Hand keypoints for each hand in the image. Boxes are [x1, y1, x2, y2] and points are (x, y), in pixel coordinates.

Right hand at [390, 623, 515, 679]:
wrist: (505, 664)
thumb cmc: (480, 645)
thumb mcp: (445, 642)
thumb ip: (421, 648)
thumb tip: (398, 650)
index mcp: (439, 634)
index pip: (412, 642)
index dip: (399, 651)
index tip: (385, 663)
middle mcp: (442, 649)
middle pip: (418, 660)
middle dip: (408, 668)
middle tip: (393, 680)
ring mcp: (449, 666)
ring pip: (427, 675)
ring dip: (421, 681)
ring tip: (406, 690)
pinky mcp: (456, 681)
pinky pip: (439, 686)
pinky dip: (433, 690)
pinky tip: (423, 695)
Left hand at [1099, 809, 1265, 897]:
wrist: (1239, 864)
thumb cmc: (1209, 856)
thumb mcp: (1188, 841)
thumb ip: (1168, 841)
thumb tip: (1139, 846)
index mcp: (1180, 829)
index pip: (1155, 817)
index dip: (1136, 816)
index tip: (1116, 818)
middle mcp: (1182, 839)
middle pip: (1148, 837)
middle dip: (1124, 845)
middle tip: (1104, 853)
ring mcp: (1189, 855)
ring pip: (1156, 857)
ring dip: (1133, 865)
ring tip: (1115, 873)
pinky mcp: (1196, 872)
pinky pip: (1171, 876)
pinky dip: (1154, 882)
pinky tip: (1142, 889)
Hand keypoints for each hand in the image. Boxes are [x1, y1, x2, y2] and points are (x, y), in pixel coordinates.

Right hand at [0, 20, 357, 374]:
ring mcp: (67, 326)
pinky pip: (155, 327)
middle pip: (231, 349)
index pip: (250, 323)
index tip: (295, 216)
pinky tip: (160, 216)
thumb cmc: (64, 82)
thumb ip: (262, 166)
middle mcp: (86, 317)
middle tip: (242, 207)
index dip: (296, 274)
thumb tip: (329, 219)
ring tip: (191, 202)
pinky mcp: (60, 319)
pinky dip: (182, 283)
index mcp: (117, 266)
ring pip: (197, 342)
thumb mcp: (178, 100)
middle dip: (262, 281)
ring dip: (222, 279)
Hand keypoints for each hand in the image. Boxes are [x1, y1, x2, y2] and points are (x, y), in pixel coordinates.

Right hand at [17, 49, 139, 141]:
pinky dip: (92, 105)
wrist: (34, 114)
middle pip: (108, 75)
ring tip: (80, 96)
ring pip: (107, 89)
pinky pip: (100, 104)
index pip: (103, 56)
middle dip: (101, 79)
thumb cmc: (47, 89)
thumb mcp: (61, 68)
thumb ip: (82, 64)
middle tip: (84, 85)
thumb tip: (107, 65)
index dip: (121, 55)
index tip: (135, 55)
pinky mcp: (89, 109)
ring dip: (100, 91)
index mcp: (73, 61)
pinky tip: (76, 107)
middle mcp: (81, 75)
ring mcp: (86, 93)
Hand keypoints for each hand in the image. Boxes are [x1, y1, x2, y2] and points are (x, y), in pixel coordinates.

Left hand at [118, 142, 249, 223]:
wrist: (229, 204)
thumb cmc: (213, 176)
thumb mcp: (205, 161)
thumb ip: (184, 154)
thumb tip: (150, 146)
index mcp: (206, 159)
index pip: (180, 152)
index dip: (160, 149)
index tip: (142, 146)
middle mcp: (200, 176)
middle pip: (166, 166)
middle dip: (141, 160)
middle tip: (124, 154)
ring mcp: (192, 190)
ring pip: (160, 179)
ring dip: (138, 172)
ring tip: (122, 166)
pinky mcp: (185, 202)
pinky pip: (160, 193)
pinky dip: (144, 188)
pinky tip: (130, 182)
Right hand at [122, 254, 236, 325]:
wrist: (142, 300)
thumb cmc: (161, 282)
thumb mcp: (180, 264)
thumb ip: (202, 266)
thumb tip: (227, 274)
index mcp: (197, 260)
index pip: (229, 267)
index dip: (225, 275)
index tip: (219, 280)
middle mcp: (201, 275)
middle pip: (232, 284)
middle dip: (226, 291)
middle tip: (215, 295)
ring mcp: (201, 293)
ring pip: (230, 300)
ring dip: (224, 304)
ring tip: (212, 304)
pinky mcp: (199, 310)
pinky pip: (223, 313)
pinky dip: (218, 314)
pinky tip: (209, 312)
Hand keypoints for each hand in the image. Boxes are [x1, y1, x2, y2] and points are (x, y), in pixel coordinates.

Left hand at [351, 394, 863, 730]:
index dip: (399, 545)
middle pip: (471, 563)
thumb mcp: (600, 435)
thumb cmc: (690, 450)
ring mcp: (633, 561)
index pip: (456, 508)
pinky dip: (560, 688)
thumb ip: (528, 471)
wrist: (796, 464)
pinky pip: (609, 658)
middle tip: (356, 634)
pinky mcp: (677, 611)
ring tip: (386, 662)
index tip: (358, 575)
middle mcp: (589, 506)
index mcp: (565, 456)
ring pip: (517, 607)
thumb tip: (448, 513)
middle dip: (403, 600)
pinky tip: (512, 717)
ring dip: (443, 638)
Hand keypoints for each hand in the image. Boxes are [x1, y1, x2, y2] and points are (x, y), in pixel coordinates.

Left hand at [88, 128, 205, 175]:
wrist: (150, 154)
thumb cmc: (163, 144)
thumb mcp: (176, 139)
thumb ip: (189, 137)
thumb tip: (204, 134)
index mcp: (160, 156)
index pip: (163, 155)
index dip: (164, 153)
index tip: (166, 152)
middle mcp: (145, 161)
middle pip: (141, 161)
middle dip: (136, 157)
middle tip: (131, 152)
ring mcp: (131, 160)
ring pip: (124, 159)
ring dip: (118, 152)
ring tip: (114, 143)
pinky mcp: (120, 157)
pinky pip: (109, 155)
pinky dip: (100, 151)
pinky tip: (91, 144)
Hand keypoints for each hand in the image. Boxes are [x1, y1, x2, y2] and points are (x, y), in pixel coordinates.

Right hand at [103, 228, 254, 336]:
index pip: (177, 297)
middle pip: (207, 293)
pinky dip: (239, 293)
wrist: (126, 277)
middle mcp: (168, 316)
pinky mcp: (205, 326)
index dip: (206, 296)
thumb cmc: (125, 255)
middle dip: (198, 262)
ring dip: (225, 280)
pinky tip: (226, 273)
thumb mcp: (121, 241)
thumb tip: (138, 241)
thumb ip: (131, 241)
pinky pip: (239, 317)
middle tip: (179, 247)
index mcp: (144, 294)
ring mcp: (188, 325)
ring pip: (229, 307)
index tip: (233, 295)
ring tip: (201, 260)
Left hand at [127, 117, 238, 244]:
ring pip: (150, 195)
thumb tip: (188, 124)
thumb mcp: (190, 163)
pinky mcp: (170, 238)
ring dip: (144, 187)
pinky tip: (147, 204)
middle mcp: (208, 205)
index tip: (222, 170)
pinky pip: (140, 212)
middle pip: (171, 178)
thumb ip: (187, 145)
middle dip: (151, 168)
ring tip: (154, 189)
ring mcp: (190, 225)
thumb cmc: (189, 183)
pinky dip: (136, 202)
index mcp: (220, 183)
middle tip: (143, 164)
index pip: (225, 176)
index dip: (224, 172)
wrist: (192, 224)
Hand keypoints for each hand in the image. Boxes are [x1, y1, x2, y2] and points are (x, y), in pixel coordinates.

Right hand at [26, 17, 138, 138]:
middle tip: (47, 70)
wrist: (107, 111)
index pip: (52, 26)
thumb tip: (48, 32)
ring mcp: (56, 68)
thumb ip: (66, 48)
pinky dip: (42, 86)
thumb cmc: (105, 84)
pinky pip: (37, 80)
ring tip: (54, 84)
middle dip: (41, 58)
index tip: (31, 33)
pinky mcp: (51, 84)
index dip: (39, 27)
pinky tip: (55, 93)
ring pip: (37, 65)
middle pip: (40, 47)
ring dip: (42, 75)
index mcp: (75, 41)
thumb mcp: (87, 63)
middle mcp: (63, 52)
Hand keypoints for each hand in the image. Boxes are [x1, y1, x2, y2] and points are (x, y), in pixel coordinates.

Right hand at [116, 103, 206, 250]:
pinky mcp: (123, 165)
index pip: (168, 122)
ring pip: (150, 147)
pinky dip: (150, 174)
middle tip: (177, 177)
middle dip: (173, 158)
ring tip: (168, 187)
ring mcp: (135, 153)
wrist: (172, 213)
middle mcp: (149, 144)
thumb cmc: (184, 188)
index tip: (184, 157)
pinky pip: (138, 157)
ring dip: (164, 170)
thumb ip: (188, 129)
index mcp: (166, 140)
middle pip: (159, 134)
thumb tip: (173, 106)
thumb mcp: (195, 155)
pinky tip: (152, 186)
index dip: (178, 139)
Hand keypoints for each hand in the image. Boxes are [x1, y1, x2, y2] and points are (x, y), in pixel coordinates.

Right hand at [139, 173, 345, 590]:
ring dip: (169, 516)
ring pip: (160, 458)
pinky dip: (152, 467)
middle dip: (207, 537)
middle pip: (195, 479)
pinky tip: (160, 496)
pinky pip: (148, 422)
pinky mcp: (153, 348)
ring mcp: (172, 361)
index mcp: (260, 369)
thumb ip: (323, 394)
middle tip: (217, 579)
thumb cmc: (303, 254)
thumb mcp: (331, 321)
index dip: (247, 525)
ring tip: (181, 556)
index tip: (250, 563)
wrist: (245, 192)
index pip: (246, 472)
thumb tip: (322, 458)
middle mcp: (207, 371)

*PROBLEM STATEMENT*: From the line containing "thumb cmc: (64, 82)" down to the line containing "pinky tip: (209, 312)" in the material above, reproduce every line exactly, including the two end lines.

*SOLUTION TO THIS TASK*:
thumb cmc: (64, 82)
thumb ip: (262, 166)
middle mcp: (86, 317)
middle tip: (242, 207)
index dip: (296, 274)
thumb tip: (329, 219)
ring tip: (191, 202)
pinky mcp: (60, 319)
pinky dip: (182, 283)
index mcp: (117, 266)
ring pip: (197, 342)
thumb mcp: (178, 100)
middle dip: (262, 281)
ring dip: (222, 279)
Hand keypoints for each hand in the image. Boxes are [x1, y1, x2, y2] and points are (x, y), in pixel coordinates.

Right hand at [17, 49, 139, 141]:
pinky dip: (92, 105)
wrist: (34, 114)
middle pip: (108, 75)
ring tip: (80, 96)
ring pip: (107, 89)
pinky pip: (100, 104)
index pip: (103, 56)
middle dip: (101, 79)
thumb cmc: (47, 89)
thumb mcp: (61, 68)
thumb ip: (82, 64)
middle tip: (84, 85)
thumb tip: (107, 65)
index dip: (121, 55)
index tip: (135, 55)
pinky mcp: (89, 109)
ring dip: (100, 91)
index mcp: (73, 61)
pinky tip: (76, 107)
middle mcp: (81, 75)
ring mcp: (86, 93)
Hand keypoints for each hand in the image. Boxes are [x1, y1, x2, y2] and points are (x, y), in pixel coordinates.

Left hand at [118, 142, 249, 223]:
wrist: (229, 204)
thumb cmc: (213, 176)
thumb mcp: (205, 161)
thumb ip: (184, 154)
thumb tip: (150, 146)
index mcp: (206, 159)
index pip: (180, 152)
index dip: (160, 149)
index tip: (142, 146)
middle mcp: (200, 176)
middle pip: (166, 166)
middle dip: (141, 160)
middle tip: (124, 154)
ring mcp: (192, 190)
ring pip: (160, 179)
ring dip: (138, 172)
ring tip: (122, 166)
pinky mcp: (185, 202)
pinky pip: (160, 193)
pinky dip: (144, 188)
pinky tip: (130, 182)
Right hand at [122, 254, 236, 325]:
wrist: (142, 300)
thumb cmc: (161, 282)
thumb mcp: (180, 264)
thumb ip: (202, 266)
thumb tip: (227, 274)
index mcp: (197, 260)
index pip: (229, 267)
index dip: (225, 275)
index tip: (219, 280)
middle mcp: (201, 275)
middle pip: (232, 284)
middle dip: (226, 291)
middle tip: (215, 295)
ring mcp: (201, 293)
ring pip: (230, 300)
ring dip: (224, 304)
ring tip: (212, 304)
pinky mcp: (199, 310)
pinky pip: (223, 313)
pinky dip: (218, 314)
pinky tip: (209, 312)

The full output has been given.